[What you are asked to do]
Wherever the word "middle" appears in a line of the records, copy that line.

··· Dataset extract ···

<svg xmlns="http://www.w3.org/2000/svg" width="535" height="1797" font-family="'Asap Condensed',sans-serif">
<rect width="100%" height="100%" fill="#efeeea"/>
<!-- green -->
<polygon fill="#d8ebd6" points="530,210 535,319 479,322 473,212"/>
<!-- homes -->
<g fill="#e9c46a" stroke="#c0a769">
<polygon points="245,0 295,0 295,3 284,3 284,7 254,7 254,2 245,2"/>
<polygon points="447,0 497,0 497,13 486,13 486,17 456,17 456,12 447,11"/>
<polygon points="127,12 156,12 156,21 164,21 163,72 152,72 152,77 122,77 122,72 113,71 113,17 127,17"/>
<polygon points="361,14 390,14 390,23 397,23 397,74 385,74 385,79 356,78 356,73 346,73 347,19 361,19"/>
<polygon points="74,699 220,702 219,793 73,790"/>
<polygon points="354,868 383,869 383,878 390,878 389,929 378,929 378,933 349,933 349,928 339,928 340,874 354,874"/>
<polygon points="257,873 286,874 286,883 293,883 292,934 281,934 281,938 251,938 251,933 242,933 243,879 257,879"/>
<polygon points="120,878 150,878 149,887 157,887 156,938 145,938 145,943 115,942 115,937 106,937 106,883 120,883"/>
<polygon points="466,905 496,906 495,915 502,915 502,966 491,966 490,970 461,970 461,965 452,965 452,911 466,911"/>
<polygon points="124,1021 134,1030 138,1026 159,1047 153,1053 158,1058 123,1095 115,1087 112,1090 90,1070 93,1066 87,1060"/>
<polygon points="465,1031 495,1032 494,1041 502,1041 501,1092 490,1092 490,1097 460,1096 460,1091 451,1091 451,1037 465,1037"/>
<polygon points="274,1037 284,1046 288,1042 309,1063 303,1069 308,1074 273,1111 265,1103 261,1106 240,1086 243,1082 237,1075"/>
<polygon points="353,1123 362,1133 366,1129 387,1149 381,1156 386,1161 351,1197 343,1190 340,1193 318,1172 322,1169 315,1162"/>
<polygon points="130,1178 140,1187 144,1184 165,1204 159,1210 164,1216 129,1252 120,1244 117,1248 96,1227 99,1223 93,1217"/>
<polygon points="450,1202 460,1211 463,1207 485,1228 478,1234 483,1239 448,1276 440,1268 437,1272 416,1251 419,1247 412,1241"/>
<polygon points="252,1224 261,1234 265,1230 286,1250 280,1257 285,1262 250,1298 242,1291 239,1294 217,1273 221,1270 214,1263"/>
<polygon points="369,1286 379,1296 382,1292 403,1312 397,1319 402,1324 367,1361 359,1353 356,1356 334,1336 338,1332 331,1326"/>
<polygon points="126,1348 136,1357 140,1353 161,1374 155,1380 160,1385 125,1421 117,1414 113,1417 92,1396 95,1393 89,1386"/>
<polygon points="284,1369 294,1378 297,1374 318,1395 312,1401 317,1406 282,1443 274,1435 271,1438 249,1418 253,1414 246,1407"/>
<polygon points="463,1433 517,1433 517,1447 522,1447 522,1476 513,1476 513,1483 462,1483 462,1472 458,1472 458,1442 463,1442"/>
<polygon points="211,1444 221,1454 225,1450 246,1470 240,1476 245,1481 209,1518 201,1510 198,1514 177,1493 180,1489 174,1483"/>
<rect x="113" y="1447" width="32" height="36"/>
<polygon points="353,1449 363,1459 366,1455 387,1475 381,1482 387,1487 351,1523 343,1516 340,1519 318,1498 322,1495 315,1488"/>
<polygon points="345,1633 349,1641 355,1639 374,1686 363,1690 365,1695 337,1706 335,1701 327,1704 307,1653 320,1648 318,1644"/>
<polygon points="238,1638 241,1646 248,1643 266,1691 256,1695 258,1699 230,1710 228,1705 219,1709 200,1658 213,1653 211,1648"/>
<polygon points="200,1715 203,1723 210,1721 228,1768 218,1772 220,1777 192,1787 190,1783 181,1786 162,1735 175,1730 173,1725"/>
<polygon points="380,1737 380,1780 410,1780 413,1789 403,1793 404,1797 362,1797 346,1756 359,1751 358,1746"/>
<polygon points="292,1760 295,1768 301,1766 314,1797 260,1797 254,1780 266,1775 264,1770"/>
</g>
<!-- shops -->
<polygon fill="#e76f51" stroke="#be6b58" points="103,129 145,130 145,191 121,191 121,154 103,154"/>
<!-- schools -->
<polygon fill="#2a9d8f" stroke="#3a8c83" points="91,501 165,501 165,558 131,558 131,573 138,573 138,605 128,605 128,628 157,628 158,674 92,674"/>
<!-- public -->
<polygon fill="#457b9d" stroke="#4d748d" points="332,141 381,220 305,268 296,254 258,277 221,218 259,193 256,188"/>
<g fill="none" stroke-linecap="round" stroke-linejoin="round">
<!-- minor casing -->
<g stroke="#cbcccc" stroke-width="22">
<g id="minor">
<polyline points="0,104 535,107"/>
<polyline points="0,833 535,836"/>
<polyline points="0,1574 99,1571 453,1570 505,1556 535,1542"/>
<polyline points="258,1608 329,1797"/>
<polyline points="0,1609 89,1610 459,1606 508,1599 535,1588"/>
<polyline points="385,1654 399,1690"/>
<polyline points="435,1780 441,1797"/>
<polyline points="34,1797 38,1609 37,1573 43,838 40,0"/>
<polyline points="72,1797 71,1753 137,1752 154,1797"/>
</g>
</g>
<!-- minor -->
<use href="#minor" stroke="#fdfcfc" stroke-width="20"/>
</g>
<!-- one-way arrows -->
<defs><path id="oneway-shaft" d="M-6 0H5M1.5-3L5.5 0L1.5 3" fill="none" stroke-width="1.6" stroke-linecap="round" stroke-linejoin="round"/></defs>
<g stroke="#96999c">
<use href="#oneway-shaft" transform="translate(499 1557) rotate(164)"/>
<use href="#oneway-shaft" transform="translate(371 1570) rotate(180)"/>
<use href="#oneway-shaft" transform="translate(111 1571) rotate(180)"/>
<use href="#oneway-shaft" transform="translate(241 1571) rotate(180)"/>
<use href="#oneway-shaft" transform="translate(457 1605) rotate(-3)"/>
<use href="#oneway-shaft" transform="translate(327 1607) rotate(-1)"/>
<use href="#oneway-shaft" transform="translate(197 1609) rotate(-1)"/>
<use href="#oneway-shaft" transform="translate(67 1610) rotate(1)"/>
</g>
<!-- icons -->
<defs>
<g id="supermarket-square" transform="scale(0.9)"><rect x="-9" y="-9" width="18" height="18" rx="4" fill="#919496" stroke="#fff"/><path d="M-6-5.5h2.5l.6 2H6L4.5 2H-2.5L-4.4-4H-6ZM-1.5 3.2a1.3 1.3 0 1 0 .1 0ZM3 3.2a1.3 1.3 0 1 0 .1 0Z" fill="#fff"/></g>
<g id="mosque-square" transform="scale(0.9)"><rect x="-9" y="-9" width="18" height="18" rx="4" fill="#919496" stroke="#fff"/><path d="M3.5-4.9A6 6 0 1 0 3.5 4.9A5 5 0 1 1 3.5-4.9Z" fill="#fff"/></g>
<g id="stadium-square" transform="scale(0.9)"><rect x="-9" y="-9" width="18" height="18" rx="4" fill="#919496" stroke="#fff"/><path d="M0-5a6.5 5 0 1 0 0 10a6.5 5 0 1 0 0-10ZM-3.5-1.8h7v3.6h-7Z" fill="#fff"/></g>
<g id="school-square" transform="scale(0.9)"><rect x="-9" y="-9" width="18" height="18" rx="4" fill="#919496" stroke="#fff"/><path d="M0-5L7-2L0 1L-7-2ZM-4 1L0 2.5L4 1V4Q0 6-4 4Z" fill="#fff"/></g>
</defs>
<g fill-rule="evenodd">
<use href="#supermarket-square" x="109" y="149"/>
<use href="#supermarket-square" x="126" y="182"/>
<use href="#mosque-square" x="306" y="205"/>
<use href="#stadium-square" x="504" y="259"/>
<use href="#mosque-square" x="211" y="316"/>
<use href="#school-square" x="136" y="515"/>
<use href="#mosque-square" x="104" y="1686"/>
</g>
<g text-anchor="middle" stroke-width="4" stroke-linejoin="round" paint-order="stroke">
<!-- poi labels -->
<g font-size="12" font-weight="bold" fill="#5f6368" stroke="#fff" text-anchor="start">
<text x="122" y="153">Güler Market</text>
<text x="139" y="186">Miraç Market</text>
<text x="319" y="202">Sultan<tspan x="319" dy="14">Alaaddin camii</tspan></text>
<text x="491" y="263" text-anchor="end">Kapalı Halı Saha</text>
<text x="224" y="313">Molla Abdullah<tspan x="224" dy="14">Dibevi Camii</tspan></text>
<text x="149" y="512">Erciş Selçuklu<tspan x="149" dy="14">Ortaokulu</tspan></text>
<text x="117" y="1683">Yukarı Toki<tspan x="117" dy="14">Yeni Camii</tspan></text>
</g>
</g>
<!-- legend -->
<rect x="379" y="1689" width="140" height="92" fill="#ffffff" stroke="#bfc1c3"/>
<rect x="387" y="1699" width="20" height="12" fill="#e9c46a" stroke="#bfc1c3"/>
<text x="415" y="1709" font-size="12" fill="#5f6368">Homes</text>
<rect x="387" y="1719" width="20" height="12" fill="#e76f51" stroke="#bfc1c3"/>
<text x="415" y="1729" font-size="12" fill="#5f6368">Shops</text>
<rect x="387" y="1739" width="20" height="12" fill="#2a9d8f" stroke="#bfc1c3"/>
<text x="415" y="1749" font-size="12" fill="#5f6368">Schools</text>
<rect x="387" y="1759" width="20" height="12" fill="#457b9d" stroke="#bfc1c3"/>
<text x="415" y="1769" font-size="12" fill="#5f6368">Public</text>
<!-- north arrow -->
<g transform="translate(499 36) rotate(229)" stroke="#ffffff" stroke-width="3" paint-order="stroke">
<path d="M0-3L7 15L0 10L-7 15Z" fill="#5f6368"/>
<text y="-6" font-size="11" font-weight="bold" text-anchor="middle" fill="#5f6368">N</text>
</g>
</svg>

···

[Written reply]
<g text-anchor="middle" stroke-width="4" stroke-linejoin="round" paint-order="stroke">
<text y="-6" font-size="11" font-weight="bold" text-anchor="middle" fill="#5f6368">N</text>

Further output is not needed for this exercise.